As one of those not-so-newcomers who has
been attending TDWG meetings for the last few years I feel I should speak out
in agreement with Lynette. Whilst I may understand the general ideas the
techno-speak is truly baffling. I appreciate that technology is evolving and
the TDWG community is looking for the best way to embrace it but could you not
spare a thought for those organisations like mine who have information they
would like to share but are bewildered by the multitude of ways to do it?
Having limited development resources the last thing I want my organisation to
do is deliver information using technology “a” which is currently
flavour of the moment only to find in twelve months that we should really be
using technology “b” because that is what everyone else is using.
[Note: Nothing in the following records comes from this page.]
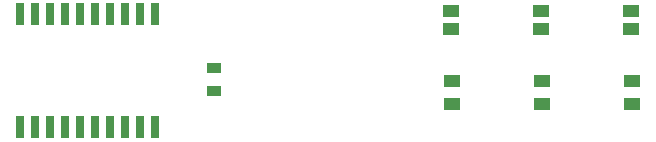
<source format=gbr>
%TF.GenerationSoftware,Altium Limited,Altium Designer,22.4.2 (48)*%
G04 Layer_Color=8421504*
%FSLAX26Y26*%
%MOIN*%
%TF.SameCoordinates,DC04713F-A1B7-43D7-85F6-64DFF616D11F*%
%TF.FilePolarity,Positive*%
%TF.FileFunction,Paste,Top*%
%TF.Part,Single*%
G01*
G75*
%TA.AperFunction,SMDPad,CuDef*%
%ADD10R,0.051181X0.035433*%
%ADD11R,0.027559X0.074803*%
%ADD12R,0.057087X0.039370*%
%ADD13R,0.057874X0.040157*%
D10*
X2066000Y3752598D02*
D03*
Y3827402D02*
D03*
D11*
X1870000Y4007976D02*
D03*
X1820000D02*
D03*
X1770000D02*
D03*
X1720000D02*
D03*
X1670000D02*
D03*
X1620000D02*
D03*
X1570000D02*
D03*
X1520000D02*
D03*
X1470000D02*
D03*
X1420000D02*
D03*
Y3630024D02*
D03*
X1470000D02*
D03*
X1520000D02*
D03*
X1570000D02*
D03*
X1620000D02*
D03*
X1670000D02*
D03*
X1720000D02*
D03*
X1770000D02*
D03*
X1820000D02*
D03*
X1870000D02*
D03*
D12*
X3460000Y3708598D02*
D03*
Y3783402D02*
D03*
X3160000Y3708598D02*
D03*
Y3783402D02*
D03*
X2860000Y3708598D02*
D03*
Y3783402D02*
D03*
D13*
X3457000Y3956504D02*
D03*
Y4019496D02*
D03*
X3157000Y3956504D02*
D03*
Y4019496D02*
D03*
X2857000Y3956504D02*
D03*
Y4019496D02*
D03*
%TF.MD5,3e4b2d7c87ca6da6060ada18865e518c*%
M02*

</source>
I feel there is also a divide here between the research community which can
chop and change the way it handles its data and the more constrained
organisations such as mine where the data is of critical/core use to the
organisation and can’t be re-purposed as easily.
Perhaps TDWG would also consider
identifying mentors who would be willing to offer support to those lurking in
the back of Aladdin’s Cave currently too scared to come out into the light?
Rupert Wilson
RHS Horticultural Database
Royal Horticultural
From:
tdwg-tag-bounces@lists.tdwg.org [mailto:tdwg-tag-bounces@lists.tdwg.org] On Behalf Of Lynette.Woodburn@csiro.au
Sent: 14 May 2009 04:31
To: tdwg-tag@lists.tdwg.org
Subject: [BULK] [tdwg-tag] TDWG
ontology revisited ... a newcomer's perspective
Importance: Low
Back to basics …
Anyone new to biodiversity informatics (in general)
and TDWG (in particular) might be expected, as a first step, to seek a broad
understanding of the scope of the knowledge domain which is of interest to the
community they’ve just joined. Next, they’re likely to want
to gain an understanding of each of the main concepts and to discover how those
concepts relate to one other. Delving yet deeper, curiosity will lead
them to seek details about features used by the community to characterise each
of those main concepts. So, gradually, it is anticipated that newcomers
will gain an understanding of the meaning associated by their fellow community
members with elements (concepts, features, relationships) within the knowledge domain.
(Those elements are, after all, the chief subjects of discourse amongst
community members.)
This fantastic voyage of discovery, these first steps
into Aladdin’s Cave, ought to be made easy for any newcomer.
Instead, TDWG presents a dizzying array of perspectives on disparate subsets of
elements within the knowledge domain, often with only cryptic, tenuous links
binding them together. ‘Horses-for-courses’-drivers clearly
exist for these subsets, but where is the common community understanding of
where each element fits into the broader, shared knowledge domain which is
TDWG’s scope?
I fully support any initiative which more effectively
leads newcomers (and not-so-newcomers) to that place: that place where I would
hope to find, in plain expressions devoid of techno-speak, a description of
each real world element (concept, feature, relationship), together with a
simple representation (a label?) by which the TDWG community prefers each to be
referred; that place which evolves, but endures, independently of technological
fashions and particular implementations; that place I can visit to paint a
picture in my mind’s eye of TDWG’s own Aladdin’s Cave.